Sienna sat back on her end of the sofa with her own cup of tea and didn't try to fill the silence with empty reassurances.
She was just there. Present. Her shoes were off, tucked neatly by the door, and she was sitting with her legs curled under her on Elise's sofa as if this were a normal evening and not the worst night of Elise's career.
"Thank you," Elise said when she'd finished. "For all of this. The hospital. The ride. The eggs."
"It's my job."
Elise set her fork down on the plate. "Walking me upstairs and making me eggs is not your job."
Sienna looked down at her tea. A faint flush coloured her neck, visible even in the warm lamp light of the living room. "No," she said quietly. "I suppose it isn't."

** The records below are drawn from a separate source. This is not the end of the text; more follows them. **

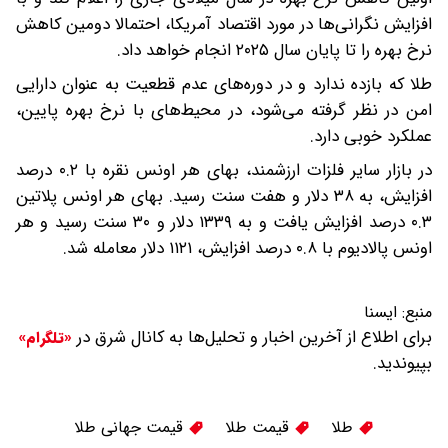
افزایش نگرانی‌ها در مورد اقتصاد آمریکا، احتمالا دومین کاهش
نرخ بهره را تا پایان سال ۲۰۲۵ انجام خواهد داد.
طلا که بازده ندارد و در دوره‌های عدم قطعیت به عنوان دارایی
امن در نظر گرفته می‌شود، در محیط‌های با نرخ بهره پایین،
عملکرد خوبی دارد.
در بازار سایر فلزات ارزشمند، بهای هر اونس نقره با ۰.۲ درصد
افزایش، به ۳۸ دلار و هفت سنت رسید. بهای هر اونس پلاتین
۰.۳ درصد افزایش یافت و به ۱۳۳۹ دلار و ۳۰ سنت رسید و هر
اونس پالادیوم با ۰.۸ درصد افزایش، ۱۱۲۱ دلار معامله شد.
منبع:
ايسنا
برای اطلاع از آخرین اخبار و تحلیل‌ها به کانال شرق در
«تلگرام»
بپیوندید.
طلا
قیمت طلا
قیمت جهانی طلا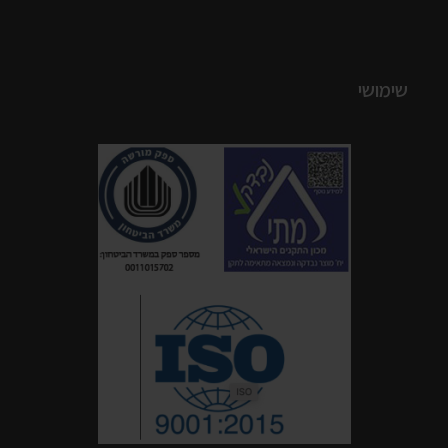
שימושי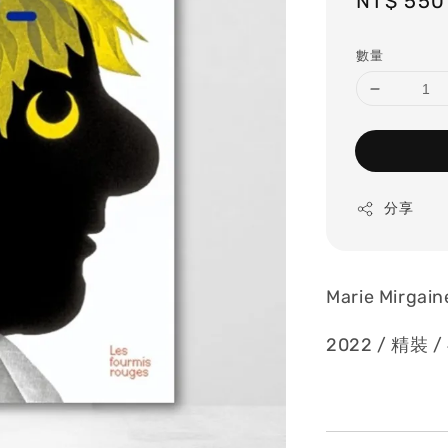
Sale
NT$ 550
price
數量
分享
Marie Mirgain
2022 / 精裝 / 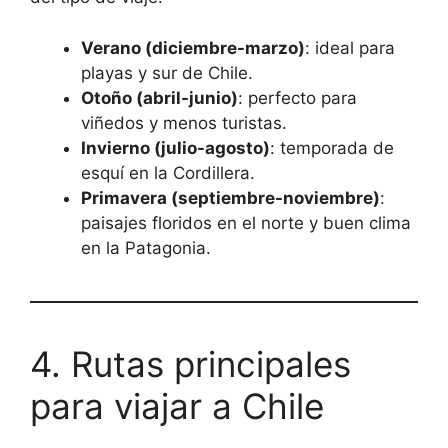
Verano (diciembre-marzo)
: ideal para
playas y sur de Chile.
Otoño (abril-junio)
: perfecto para
viñedos y menos turistas.
Invierno (julio-agosto)
: temporada de
esquí en la Cordillera.
Primavera (septiembre-noviembre)
:
paisajes floridos en el norte y buen clima
en la Patagonia.
4. Rutas principales
para viajar a Chile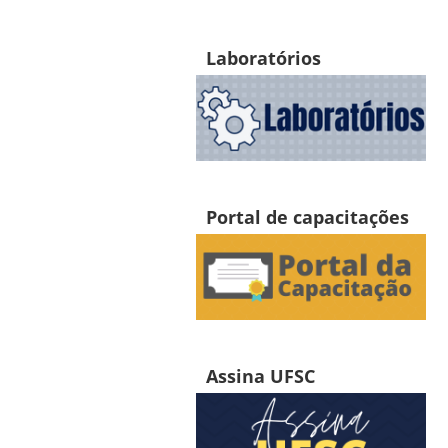
Laboratórios
Portal de capacitações
Assina UFSC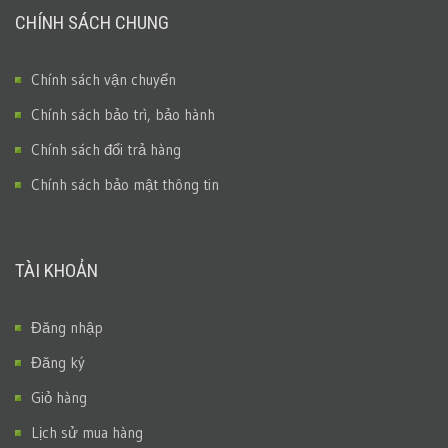
CHÍNH SÁCH CHUNG
Chính sách vận chuyển
Chính sách bảo trì, bảo hành
Chính sách đổi trả hàng
Chính sách bảo mật thông tin
TÀI KHOẢN
Đăng nhập
Đăng ký
Giỏ hàng
Lịch sử mua hàng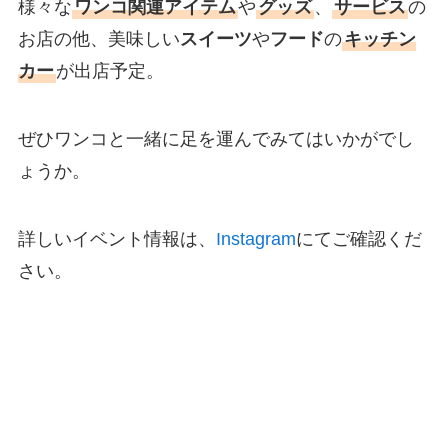
様々な
ワンコ関連アイテム
や
グッズ
、
サービス
の
お店の他、美味しい
スイーツ
や
フード
の
キッチン
カー
が出店予定。
ぜひワンコと一緒に足を運んでみてはいかがでし
ょうか。
詳しいイベント情報は、
Instagram
にてご確認くだ
さい。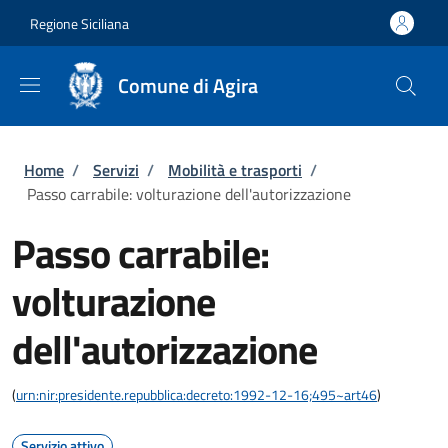
Salta al contenuto principale
Skip to footer content
Regione Siciliana
Comune di Agira
Briciole di pane
Home
/
Servizi
/
Mobilità e trasporti
/
Passo carrabile: volturazione dell'autorizzazione
Passo carrabile:
volturazione
dell'autorizzazione
(
urn:nir:presidente.repubblica:decreto:1992-12-16;495~art46
)
Servizio attivo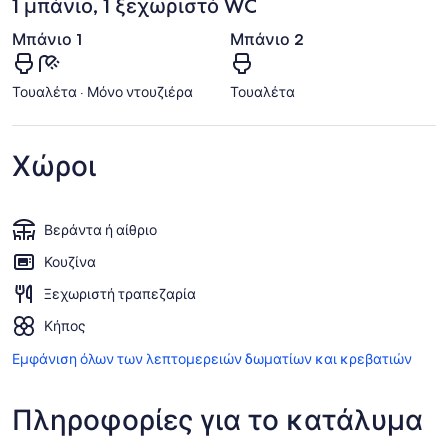
1 μπάνιο, 1 ξεχωριστό WC
Μπάνιο 1
Μπάνιο 2
Τουαλέτα · Μόνο ντουζιέρα
Τουαλέτα
Χώροι
Βεράντα ή αίθριο
Κουζίνα
Ξεχωριστή τραπεζαρία
Κήπος
Εμφάνιση όλων των λεπτομερειών δωματίων και κρεβατιών
Πληροφορίες για το κατάλυμα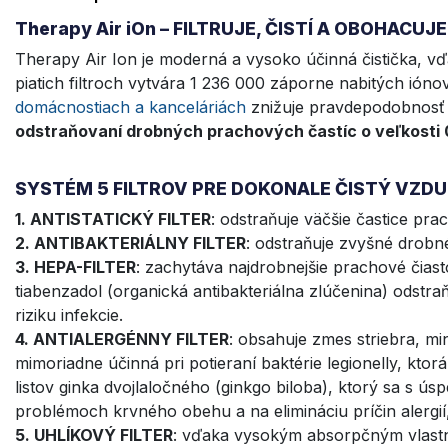
Therapy Air iOn – FILTRUJE, ČISTÍ A OBOHAC
Therapy Air Ion je moderná a vysoko účinná čistička, vď
piatich filtroch vytvára 1 236 000 záporne nabitých i
domácnostiach a kanceláriách
znižuje pravdepodobnosť 
odstraňovaní drobných prachových častíc o veľkosti 
SYSTÉM 5 FILTROV PRE DOKONALE ČISTÝ VZD
1. ANTISTATICKÝ FILTER
: odstraňuje väčšie častice prac
2. ANTIBAKTERIÁLNY FILTER
: odstraňuje zvyšné drobné
3. HEPA-FILTER
: zachytáva najdrobnejšie prachové čiast
tiabenzadol (organická antibakteriálna zlúčenina) odstra
riziku infekcie.
4. ANTIALERGÉNNY FILTER
: obsahuje zmes striebra, min
mimoriadne účinná pri potieraní baktérie legionelly, ktorá
listov ginka dvojlaločného (ginkgo biloba), ktorý sa s 
problémoch krvného obehu a na elimináciu príčin alergií,
5. UHLÍKOVÝ FILTER
: vďaka vysokým absorpčným vlastno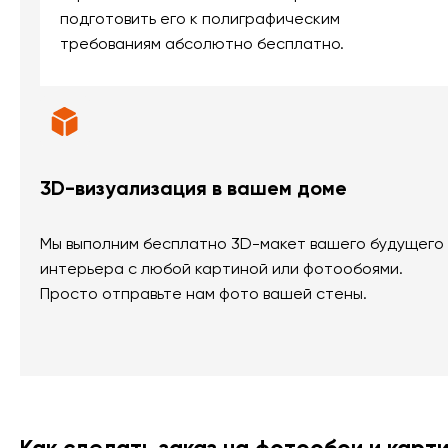
подготовить его к полиграфическим
требованиям абсолютно бесплатно.
3D-визуализация в вашем доме
Мы выполним бесплатно 3D-макет вашего будущего
интерьера с любой картиной или фотообоями.
Просто отправьте нам фото вашей стены.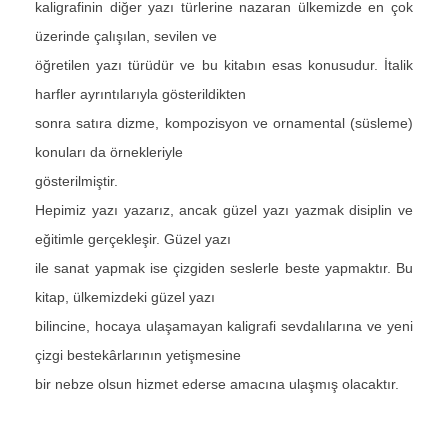
kaligrafinin diğer yazı türlerine nazaran ülkemizde en çok
üzerinde çalışılan, sevilen ve
öğretilen yazı türüdür ve bu kitabın esas konusudur. İtalik
harfler ayrıntılarıyla gösterildikten
sonra satıra dizme, kompozisyon ve ornamental (süsleme)
konuları da örnekleriyle
gösterilmiştir.
Hepimiz yazı yazarız, ancak güzel yazı yazmak disiplin ve
eğitimle gerçekleşir. Güzel yazı
ile sanat yapmak ise çizgiden seslerle beste yapmaktır. Bu
kitap, ülkemizdeki güzel yazı
bilincine, hocaya ulaşamayan kaligrafi sevdalılarına ve yeni
çizgi bestekârlarının yetişmesine
bir nebze olsun hizmet ederse amacına ulaşmış olacaktır.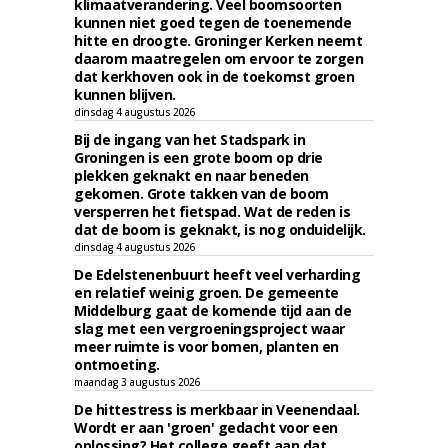
klimaatverandering. Veel boomsoorten
kunnen niet goed tegen de toenemende
hitte en droogte. Groninger Kerken neemt
daarom maatregelen om ervoor te zorgen
dat kerkhoven ook in de toekomst groen
kunnen blijven.
dinsdag 4 augustus 2026
Bij de ingang van het Stadspark in
Groningen is een grote boom op drie
plekken geknakt en naar beneden
gekomen. Grote takken van de boom
versperren het fietspad. Wat de reden is
dat de boom is geknakt, is nog onduidelijk.
dinsdag 4 augustus 2026
De Edelstenenbuurt heeft veel verharding
en relatief weinig groen. De gemeente
Middelburg gaat de komende tijd aan de
slag met een vergroeningsproject waar
meer ruimte is voor bomen, planten en
ontmoeting.
maandag 3 augustus 2026
De hittestress is merkbaar in Veenendaal.
Wordt er aan 'groen' gedacht voor een
oplossing? Het college geeft aan dat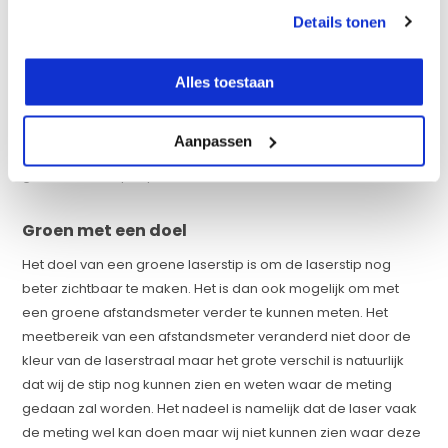
Details tonen
Nieuw in de afstandsmeter markt is het gebruik van een
groene laserdiode in laser afstandsmeters. De groene stip is
4 tot 6 keer beter zichtbaar voor het menselijk oog dan rood.
Alles toestaan
Onze ogen kunnen de kleur groen namelijk beter opnemen
waardoor we deze kleur beter zien. Na jaren van ontwikkeling
Aanpassen
is het gelukt om een afstandsmeter te maken met een
groene laserstip in plaats van de standaard rode laser.
Groen met een doel
Het doel van een groene laserstip is om de laserstip nog
beter zichtbaar te maken. Het is dan ook mogelijk om met
een groene afstandsmeter verder te kunnen meten. Het
meetbereik van een afstandsmeter veranderd niet door de
kleur van de laserstraal maar het grote verschil is natuurlijk
dat wij de stip nog kunnen zien en weten waar de meting
gedaan zal worden. Het nadeel is namelijk dat de laser vaak
de meting wel kan doen maar wij niet kunnen zien waar deze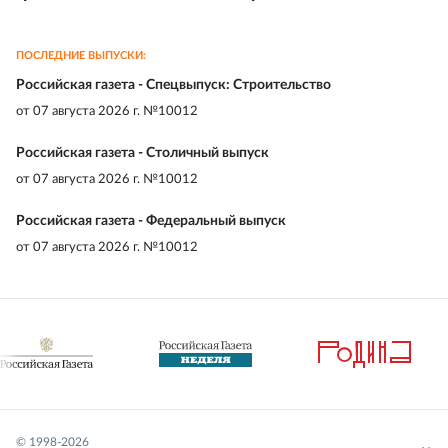
ПОСЛЕДНИЕ ВЫПУСКИ:
Российская газета - Спецвыпуск: Строительство
от
07 августа 2026 г. №10012
Российская газета - Столичный выпуск
от
07 августа 2026 г. №10012
Российская газета - Федеральный выпуск
от
07 августа 2026 г. №10012
© 1998-
2026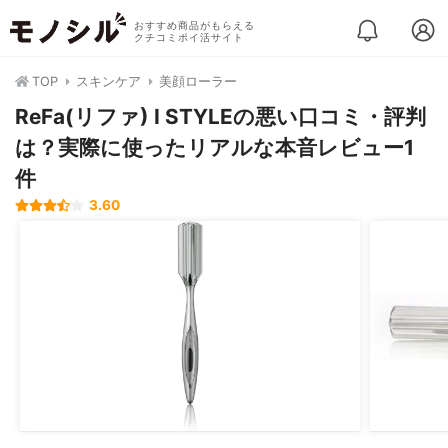
おすすめ商品がもらえる
クチコミポイ活サイト
TOP
スキンケア
美顔ローラー
ReFa(リファ) I STYLEの悪い口コミ・評判
は？実際に使ったリアルな本音レビュー1
件
3.60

They looked at each other. The apartment was quiet and outside the trees rustled in the night breeze and Elise wanted to ask her to stay.
She wanted to say don't go, stay on this sofa with me, because the silence in this apartment is too loud when I'm alone and your voice is the only thing that's made anything feel okay tonight.
She didn't say any of that.
"You should get some sleep," Sienna said, standing. She gathered the mug and plate and took them to the kitchen. "Keep the sling on. Ice the shoulder for twenty minutes before bed. And text me if the pain gets worse overnight."
"Okay."
Sienna paused at the door. She looked back at Elise, and her expression was softer than professional concern and more complicated than friendship. "You're going to be okay, Elise."
The words were simple. Her voice was not.
"Yeah." Elise's voice was rough. "Thanks, Doc."
Sienna smiled, small and brief, and let herself out. The lock clicked softly behind her as the door closed. Elise listened to her footsteps fade down the stairwell, and then the apartment was quiet again.
She sat on the sofa with her tea growing cold and her shoulder aching and her chest full of a heat she refused to examine, and she thought about Sienna Park's warm, steady hands and Sienna Park's quiet voice and the way Sienna Park had looked at her in the medical room when she'd put her hand on her chest and the whole world had gone still.
Six weeks of rehab. Daily sessions. Just the two of them.
Elise leaned her head back against the sofa and stared at the ceiling. The apartment was too quiet again. Her shoulder was throbbing. And she didn't know whether to dread the next six weeks or ache for them.